**TASK BRIEF**: Retype all of the entries precisely.

**INFORMATION SHOWN**:
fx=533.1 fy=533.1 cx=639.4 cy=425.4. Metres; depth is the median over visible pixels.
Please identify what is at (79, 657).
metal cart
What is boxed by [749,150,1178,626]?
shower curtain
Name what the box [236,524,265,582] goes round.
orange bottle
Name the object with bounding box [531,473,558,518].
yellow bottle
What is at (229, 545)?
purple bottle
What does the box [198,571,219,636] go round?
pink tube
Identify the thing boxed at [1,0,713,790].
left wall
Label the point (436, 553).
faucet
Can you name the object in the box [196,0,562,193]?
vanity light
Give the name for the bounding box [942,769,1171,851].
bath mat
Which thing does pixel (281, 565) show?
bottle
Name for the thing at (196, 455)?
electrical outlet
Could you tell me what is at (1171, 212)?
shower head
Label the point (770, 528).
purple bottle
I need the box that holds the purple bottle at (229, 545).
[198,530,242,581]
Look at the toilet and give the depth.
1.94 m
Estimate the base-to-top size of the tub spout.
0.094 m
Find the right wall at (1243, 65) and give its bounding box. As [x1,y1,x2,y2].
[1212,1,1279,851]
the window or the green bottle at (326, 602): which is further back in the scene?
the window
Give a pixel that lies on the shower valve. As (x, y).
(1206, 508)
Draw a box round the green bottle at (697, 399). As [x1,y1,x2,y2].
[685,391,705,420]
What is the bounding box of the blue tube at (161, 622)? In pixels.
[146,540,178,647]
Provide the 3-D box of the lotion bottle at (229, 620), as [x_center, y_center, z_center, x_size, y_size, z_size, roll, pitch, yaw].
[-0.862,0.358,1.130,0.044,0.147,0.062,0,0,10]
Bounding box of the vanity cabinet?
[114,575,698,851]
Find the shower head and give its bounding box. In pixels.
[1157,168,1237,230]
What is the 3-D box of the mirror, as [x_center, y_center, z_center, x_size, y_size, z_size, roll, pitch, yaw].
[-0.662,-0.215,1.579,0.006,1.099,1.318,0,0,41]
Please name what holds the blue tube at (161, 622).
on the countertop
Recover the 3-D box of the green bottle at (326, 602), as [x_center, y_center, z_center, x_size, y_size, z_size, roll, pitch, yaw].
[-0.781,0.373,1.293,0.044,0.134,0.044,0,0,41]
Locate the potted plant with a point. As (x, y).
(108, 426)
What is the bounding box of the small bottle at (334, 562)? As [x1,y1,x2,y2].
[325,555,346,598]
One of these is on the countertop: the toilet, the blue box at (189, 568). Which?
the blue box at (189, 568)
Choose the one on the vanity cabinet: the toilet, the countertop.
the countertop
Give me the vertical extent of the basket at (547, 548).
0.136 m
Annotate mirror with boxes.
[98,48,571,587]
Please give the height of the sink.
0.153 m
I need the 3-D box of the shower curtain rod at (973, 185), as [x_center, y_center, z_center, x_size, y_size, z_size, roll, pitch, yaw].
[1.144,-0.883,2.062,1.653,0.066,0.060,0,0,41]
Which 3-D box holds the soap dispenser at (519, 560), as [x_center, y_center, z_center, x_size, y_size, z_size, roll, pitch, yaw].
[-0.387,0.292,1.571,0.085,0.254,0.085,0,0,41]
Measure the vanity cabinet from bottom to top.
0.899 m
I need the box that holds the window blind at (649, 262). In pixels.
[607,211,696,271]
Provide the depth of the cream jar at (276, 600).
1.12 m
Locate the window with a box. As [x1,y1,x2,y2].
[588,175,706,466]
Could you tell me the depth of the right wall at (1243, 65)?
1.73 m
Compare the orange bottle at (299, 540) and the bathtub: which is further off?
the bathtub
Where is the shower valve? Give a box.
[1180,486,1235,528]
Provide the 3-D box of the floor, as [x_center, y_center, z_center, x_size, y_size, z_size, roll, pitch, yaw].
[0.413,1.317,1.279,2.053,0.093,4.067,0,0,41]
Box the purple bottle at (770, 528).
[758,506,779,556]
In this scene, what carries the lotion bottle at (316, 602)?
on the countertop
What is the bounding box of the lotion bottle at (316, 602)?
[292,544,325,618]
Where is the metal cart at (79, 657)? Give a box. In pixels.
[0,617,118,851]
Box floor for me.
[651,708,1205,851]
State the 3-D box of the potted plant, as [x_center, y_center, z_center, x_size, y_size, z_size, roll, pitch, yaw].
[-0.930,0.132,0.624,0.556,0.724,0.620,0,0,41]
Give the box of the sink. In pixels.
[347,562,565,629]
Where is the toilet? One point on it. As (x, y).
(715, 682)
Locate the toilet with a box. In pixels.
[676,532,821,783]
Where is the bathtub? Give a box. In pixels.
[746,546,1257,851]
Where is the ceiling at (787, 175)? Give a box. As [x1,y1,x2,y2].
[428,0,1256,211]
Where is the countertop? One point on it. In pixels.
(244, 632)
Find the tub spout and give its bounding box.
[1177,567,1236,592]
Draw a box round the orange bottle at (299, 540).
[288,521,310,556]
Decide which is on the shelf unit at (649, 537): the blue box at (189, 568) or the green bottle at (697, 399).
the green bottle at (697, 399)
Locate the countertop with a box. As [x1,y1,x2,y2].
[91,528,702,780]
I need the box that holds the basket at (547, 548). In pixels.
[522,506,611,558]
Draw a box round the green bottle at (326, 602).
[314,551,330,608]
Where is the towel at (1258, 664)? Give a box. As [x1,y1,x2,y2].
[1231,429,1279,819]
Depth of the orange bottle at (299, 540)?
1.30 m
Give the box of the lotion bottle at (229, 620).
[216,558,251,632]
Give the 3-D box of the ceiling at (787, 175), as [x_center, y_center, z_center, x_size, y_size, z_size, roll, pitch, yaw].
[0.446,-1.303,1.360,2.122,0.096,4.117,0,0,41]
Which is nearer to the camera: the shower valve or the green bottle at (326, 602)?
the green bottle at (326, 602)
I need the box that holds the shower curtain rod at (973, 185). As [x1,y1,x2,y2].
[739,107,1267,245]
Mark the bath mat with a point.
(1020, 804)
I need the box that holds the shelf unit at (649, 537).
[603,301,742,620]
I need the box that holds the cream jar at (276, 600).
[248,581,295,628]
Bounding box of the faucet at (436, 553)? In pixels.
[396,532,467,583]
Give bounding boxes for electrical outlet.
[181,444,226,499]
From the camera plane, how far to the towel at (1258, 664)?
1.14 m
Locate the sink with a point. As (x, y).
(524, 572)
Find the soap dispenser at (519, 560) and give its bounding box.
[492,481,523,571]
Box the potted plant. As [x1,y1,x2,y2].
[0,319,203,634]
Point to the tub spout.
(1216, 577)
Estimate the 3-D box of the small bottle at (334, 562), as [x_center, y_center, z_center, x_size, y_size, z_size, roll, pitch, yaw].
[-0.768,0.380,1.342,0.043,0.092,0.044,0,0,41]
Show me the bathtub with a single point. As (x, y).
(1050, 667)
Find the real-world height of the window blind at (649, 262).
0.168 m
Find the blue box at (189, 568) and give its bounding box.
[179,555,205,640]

**WRITTEN RESPONSE**:
fx=533.1 fy=533.1 cx=639.4 cy=425.4. Metres; depth is the median over visible pixels.
Please identify what is at (79, 657).
metal cart
What is boxed by [749,150,1178,626]?
shower curtain
Name what the box [236,524,265,582] goes round.
orange bottle
Name the object with bounding box [531,473,558,518].
yellow bottle
What is at (229, 545)?
purple bottle
What does the box [198,571,219,636] go round?
pink tube
Identify the thing boxed at [1,0,713,790].
left wall
Label the point (436, 553).
faucet
Can you name the object in the box [196,0,562,193]?
vanity light
Give the name for the bounding box [942,769,1171,851].
bath mat
Which thing does pixel (281, 565) show?
bottle
Name for the thing at (196, 455)?
electrical outlet
Could you tell me what is at (1171, 212)?
shower head
Label the point (770, 528).
purple bottle
I need the box that holds the purple bottle at (229, 545).
[198,530,242,581]
Look at the toilet and give the depth.
1.94 m
Estimate the base-to-top size of the tub spout.
0.094 m
Find the right wall at (1243, 65) and give its bounding box. As [x1,y1,x2,y2].
[1212,1,1279,851]
the window or the green bottle at (326, 602): which is further back in the scene?
the window
Give a pixel that lies on the shower valve. As (x, y).
(1206, 508)
Draw a box round the green bottle at (697, 399). As [x1,y1,x2,y2].
[685,391,705,420]
What is the bounding box of the blue tube at (161, 622)? In pixels.
[146,540,178,647]
Provide the 3-D box of the lotion bottle at (229, 620), as [x_center, y_center, z_center, x_size, y_size, z_size, roll, pitch, yaw].
[-0.862,0.358,1.130,0.044,0.147,0.062,0,0,10]
Bounding box of the vanity cabinet?
[114,575,698,851]
Find the shower head and give its bounding box. In pixels.
[1157,168,1237,230]
What is the 3-D box of the mirror, as [x_center, y_center, z_center, x_size, y_size, z_size, roll, pitch, yaw].
[-0.662,-0.215,1.579,0.006,1.099,1.318,0,0,41]
Please name what holds the blue tube at (161, 622).
on the countertop
Recover the 3-D box of the green bottle at (326, 602), as [x_center, y_center, z_center, x_size, y_size, z_size, roll, pitch, yaw].
[-0.781,0.373,1.293,0.044,0.134,0.044,0,0,41]
Locate the potted plant with a point. As (x, y).
(108, 426)
What is the bounding box of the small bottle at (334, 562)? As [x1,y1,x2,y2].
[325,555,346,598]
One of these is on the countertop: the toilet, the blue box at (189, 568). Which?
the blue box at (189, 568)
Choose the one on the vanity cabinet: the toilet, the countertop.
the countertop
Give me the vertical extent of the basket at (547, 548).
0.136 m
Annotate mirror with boxes.
[98,48,571,587]
Please give the height of the sink.
0.153 m
I need the 3-D box of the shower curtain rod at (973, 185), as [x_center, y_center, z_center, x_size, y_size, z_size, roll, pitch, yaw].
[1.144,-0.883,2.062,1.653,0.066,0.060,0,0,41]
Which 3-D box holds the soap dispenser at (519, 560), as [x_center, y_center, z_center, x_size, y_size, z_size, roll, pitch, yaw].
[-0.387,0.292,1.571,0.085,0.254,0.085,0,0,41]
Measure the vanity cabinet from bottom to top.
0.899 m
I need the box that holds the window blind at (649, 262). In pixels.
[607,211,696,271]
Provide the depth of the cream jar at (276, 600).
1.12 m
Locate the window with a box. As [x1,y1,x2,y2].
[588,175,706,466]
Could you tell me the depth of the right wall at (1243, 65)?
1.73 m
Compare the orange bottle at (299, 540) and the bathtub: which is further off?
the bathtub
Where is the shower valve? Give a box.
[1180,486,1235,528]
Provide the 3-D box of the floor, as [x_center, y_center, z_center, x_size, y_size, z_size, roll, pitch, yaw].
[0.413,1.317,1.279,2.053,0.093,4.067,0,0,41]
Box the purple bottle at (770, 528).
[758,506,779,556]
In this scene, what carries the lotion bottle at (316, 602)?
on the countertop
What is the bounding box of the lotion bottle at (316, 602)?
[292,544,325,618]
Where is the metal cart at (79, 657)? Give a box. In pixels.
[0,617,118,851]
Box floor for me.
[651,708,1205,851]
State the 3-D box of the potted plant, as [x_center, y_center, z_center, x_size, y_size, z_size, roll, pitch, yaw].
[-0.930,0.132,0.624,0.556,0.724,0.620,0,0,41]
Give the box of the sink. In pixels.
[347,562,565,629]
Where is the toilet? One point on it. As (x, y).
(715, 682)
Locate the toilet with a box. In pixels.
[676,532,821,783]
Where is the bathtub? Give a box. In pixels.
[746,546,1257,851]
Where is the ceiling at (787, 175)? Give a box. As [x1,y1,x2,y2].
[428,0,1256,211]
Where is the countertop? One point on it. In pixels.
(244, 632)
Find the tub spout and give its bounding box.
[1177,567,1236,592]
Draw a box round the orange bottle at (299, 540).
[288,521,310,556]
Decide which is on the shelf unit at (649, 537): the blue box at (189, 568) or the green bottle at (697, 399).
the green bottle at (697, 399)
Locate the countertop with a box. As [x1,y1,x2,y2].
[91,528,702,780]
I need the box that holds the basket at (547, 548). In pixels.
[522,506,611,558]
Draw a box round the green bottle at (326, 602).
[314,551,330,608]
Where is the towel at (1258, 664)? Give a box. As [x1,y1,x2,y2].
[1231,429,1279,819]
Depth of the orange bottle at (299, 540)?
1.30 m
Give the box of the lotion bottle at (229, 620).
[216,558,251,632]
Give the 3-D box of the ceiling at (787, 175), as [x_center, y_center, z_center, x_size, y_size, z_size, roll, pitch, yaw].
[0.446,-1.303,1.360,2.122,0.096,4.117,0,0,41]
Which is nearer to the camera: the shower valve or the green bottle at (326, 602)?
the green bottle at (326, 602)
I need the box that holds the shower curtain rod at (973, 185). As [x1,y1,x2,y2].
[739,107,1267,245]
Mark the bath mat with a point.
(1020, 804)
I need the box that holds the shelf unit at (649, 537).
[603,301,742,620]
I need the box that holds the cream jar at (276, 600).
[248,581,295,628]
Bounding box of the faucet at (436, 553)? In pixels.
[396,532,467,583]
Give bounding boxes for electrical outlet.
[181,444,226,499]
From the camera plane, how far to the towel at (1258, 664)?
1.14 m
Locate the sink with a point. As (x, y).
(524, 572)
Find the soap dispenser at (519, 560) and give its bounding box.
[492,481,523,571]
Box the potted plant. As [x1,y1,x2,y2].
[0,319,203,634]
Point to the tub spout.
(1216, 577)
Estimate the 3-D box of the small bottle at (334, 562), as [x_center, y_center, z_center, x_size, y_size, z_size, roll, pitch, yaw].
[-0.768,0.380,1.342,0.043,0.092,0.044,0,0,41]
Show me the bathtub with a single point. As (x, y).
(1050, 667)
Find the real-world height of the window blind at (649, 262).
0.168 m
Find the blue box at (189, 568) and give its bounding box.
[179,555,205,640]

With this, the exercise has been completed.